What you will do - Given these entries, repeat exactly the lines starting with the one that has "Uncategorized" and going on through the one that has "Du må trods", both included, but none of the pictures.

(Extracted material begins)

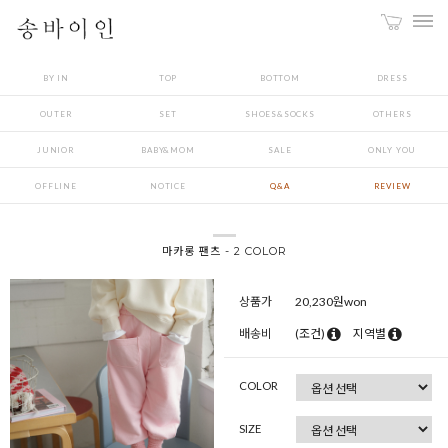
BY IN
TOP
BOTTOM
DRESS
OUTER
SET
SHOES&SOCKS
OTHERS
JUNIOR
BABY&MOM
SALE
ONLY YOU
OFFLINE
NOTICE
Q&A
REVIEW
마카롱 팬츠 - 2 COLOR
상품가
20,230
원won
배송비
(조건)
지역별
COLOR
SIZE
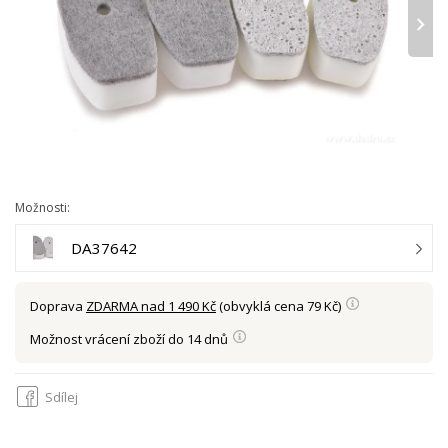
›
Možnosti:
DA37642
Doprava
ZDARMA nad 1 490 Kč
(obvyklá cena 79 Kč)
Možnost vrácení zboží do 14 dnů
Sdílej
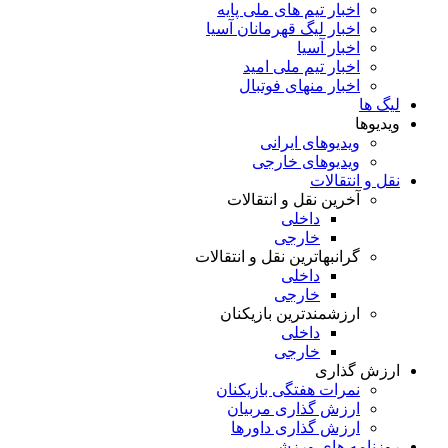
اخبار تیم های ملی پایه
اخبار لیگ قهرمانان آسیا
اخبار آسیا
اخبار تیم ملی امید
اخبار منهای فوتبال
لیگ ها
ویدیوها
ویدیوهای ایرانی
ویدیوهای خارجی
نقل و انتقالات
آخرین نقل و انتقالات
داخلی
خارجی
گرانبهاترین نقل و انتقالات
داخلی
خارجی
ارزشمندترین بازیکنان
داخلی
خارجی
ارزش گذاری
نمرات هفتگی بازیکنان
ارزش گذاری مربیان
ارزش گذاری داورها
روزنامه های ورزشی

(Extracted material ends)
(Extracted material begins)

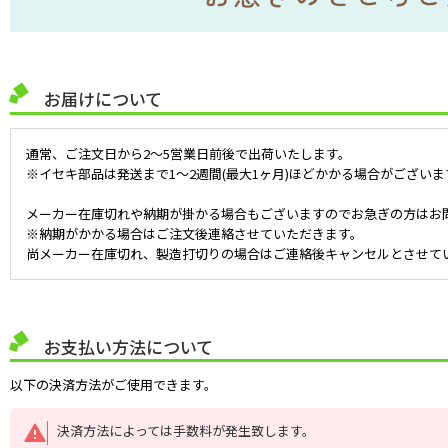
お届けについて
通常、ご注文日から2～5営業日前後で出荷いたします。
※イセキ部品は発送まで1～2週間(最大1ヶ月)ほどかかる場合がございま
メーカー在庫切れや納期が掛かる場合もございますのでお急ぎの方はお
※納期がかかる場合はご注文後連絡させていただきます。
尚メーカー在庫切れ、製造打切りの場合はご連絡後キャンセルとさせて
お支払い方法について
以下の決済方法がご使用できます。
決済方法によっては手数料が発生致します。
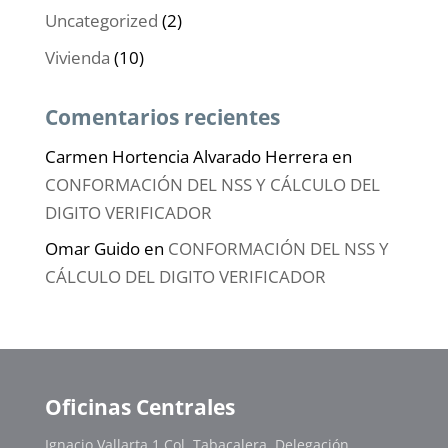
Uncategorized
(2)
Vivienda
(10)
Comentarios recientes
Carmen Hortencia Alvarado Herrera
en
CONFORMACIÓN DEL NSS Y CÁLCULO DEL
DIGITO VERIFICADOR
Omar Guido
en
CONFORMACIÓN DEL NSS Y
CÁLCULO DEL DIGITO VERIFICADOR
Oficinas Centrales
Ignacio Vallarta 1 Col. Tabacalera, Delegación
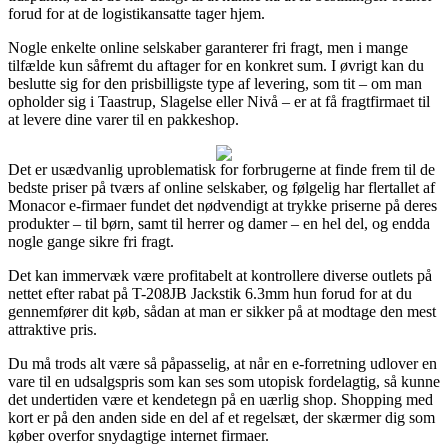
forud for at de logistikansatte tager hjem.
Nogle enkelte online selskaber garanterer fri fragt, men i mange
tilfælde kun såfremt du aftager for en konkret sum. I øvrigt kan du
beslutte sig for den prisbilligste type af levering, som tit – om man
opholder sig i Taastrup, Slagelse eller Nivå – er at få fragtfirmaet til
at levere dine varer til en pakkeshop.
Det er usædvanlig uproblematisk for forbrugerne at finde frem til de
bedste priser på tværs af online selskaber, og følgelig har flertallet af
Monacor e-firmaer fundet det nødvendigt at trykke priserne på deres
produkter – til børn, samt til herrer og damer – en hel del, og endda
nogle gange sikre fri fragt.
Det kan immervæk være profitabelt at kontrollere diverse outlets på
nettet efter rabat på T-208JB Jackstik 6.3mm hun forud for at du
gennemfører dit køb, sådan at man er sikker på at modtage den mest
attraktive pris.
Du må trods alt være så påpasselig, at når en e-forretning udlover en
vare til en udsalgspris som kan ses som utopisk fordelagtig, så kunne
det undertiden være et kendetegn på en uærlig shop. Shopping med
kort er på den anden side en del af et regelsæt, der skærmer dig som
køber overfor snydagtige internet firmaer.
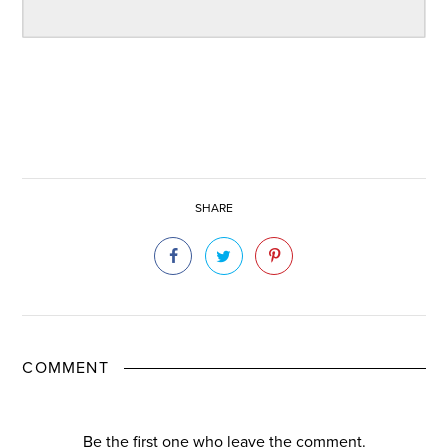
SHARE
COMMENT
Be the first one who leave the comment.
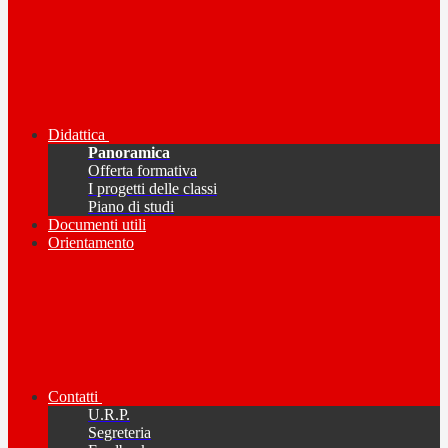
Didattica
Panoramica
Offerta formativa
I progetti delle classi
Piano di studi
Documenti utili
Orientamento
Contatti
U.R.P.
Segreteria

(Extracted material ends)

Written answer -
Uncategorized
(2)
Vivienda
(10)
Comentarios recientes
Carmen Hortencia Alvarado Herrera
en
CONFORMACIÓN DEL NSS Y CÁLCULO DEL
DIGITO VERIFICADOR
Omar Guido
en
CONFORMACIÓN DEL NSS Y
CÁLCULO DEL DIGITO VERIFICADOR
Oficinas Centrales
Ignacio Vallarta 1 Col. Tabacalera, Delegación
forud for at de logistikansatte tager hjem.
Nogle enkelte online selskaber garanterer fri fragt, men i mange
tilfælde kun såfremt du aftager for en konkret sum. I øvrigt kan du
beslutte sig for den prisbilligste type af levering, som tit – om man
opholder sig i Taastrup, Slagelse eller Nivå – er at få fragtfirmaet til
at levere dine varer til en pakkeshop.
Det er usædvanlig uproblematisk for forbrugerne at finde frem til de
bedste priser på tværs af online selskaber, og følgelig har flertallet af
Monacor e-firmaer fundet det nødvendigt at trykke priserne på deres
produkter – til børn, samt til herrer og damer – en hel del, og endda
nogle gange sikre fri fragt.
Det kan immervæk være profitabelt at kontrollere diverse outlets på
nettet efter rabat på T-208JB Jackstik 6.3mm hun forud for at du
gennemfører dit køb, sådan at man er sikker på at modtage den mest
attraktive pris.
Du må trods alt være så påpasselig, at når en e-forretning udlover en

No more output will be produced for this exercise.